Die Stimme meines Zukünftigen gegenüber dem Mann, den er als seinen künftigen Schwiegervater bezeichnete, blieb freundlich, ohne den Hauch eines Vorwurfs oder dem Versuch, Schuldgefühle zu wecken.

»Ich weiß, es ist eine lange Reise«, sagte Lenny (mit einer Hand am Hörer, den anderen Arm um meine Schultern gelegt). »Ich würde auch gern den Flug bezahlen. Meine Eltern würden Sie unterbringen. Es würde Irene so viel bedeuten.«

Jahre zuvor hatte meine Großmutter Ray über meine Namensänderung informiert. Nicht dass er je die Gelegenheit gehabt hätte, mich mit meinem ursprünglichen Namen anzusprechen.

»Ich höre Sie«, sagte Lenny mit sehr leiser Stimme. Ich begriff, dass er seine Wut in Schach zu halten versuchte. »Ich verstehe. Vielleicht überlegen Sie es sich ja noch mal.«

Bevor das Gespräch endete, sagte er: »Sie haben eine wunderschöne Tochter, Ray. Sie würden sie lieben, wenn Sie sie kennenlernen würden.«

Aus Lennys Blick schloss ich, dass die Verbindung an dieser Stelle unterbrochen wurde.

4

Wie man seine Familie findet

Vermutlich zum ersten Mal in meinem Leben war ich glücklich. Doch war da auch immer das Geheimnis – die Angst, die mir meine Großmutter zusammen mit ihren Porzellanfiguren und ihrem Kochbuch für die perfekte Hausfrau hinterlassen hatte. Die Angst, dass eines Tages jemand herausfand, wessen Tochter ich war, und mich verfolgen könnte. 
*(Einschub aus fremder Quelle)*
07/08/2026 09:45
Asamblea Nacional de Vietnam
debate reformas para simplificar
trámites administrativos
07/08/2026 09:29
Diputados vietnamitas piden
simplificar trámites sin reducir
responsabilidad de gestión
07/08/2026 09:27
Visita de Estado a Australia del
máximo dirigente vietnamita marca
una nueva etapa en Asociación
In jenem Winter lagen wir eines Abends zusammengerollt auf dem Sofa und sahen fern, nachdem wir Arlo ins Bett gebracht hatten. In einem Fernsehmagazin lief ein Beitrag über neue Technologien in der Kriminalistik. In der Episode ging es um einen Fall in England. Zwei junge Mädchen waren vergewaltigt und ermordet worden. Ein Junge in ihrem Dorf war der Tat beschuldigt, durch DNA-Analyse aber entlastet worden. Als die Polizei freiwillige Teststellen zur Blutabnahme bei allen Männern einrichtete, die in der Umgebung lebten, wurde durch ebendiese Analysemethode schließlich der wahre Täter identifiziert. Nur einer hatte die Blutabnahme verweigert, doch kam heraus, dass ein anderer Ansässiger, der sich dem Test nicht unterziehen wollte, seinen Freund überzeugt hatte, eine Blutprobe in seinem Namen abzugeben. Als die Polizei diese endlich erhielt, passte die DNA zu der des Vergewaltigers. Die Sendung, die Lenny und ich an jenem Abend schauten, berichtete über die Überführung des Mannes und seine Verurteilung zu lebenslänglicher Gefängnisstrafe.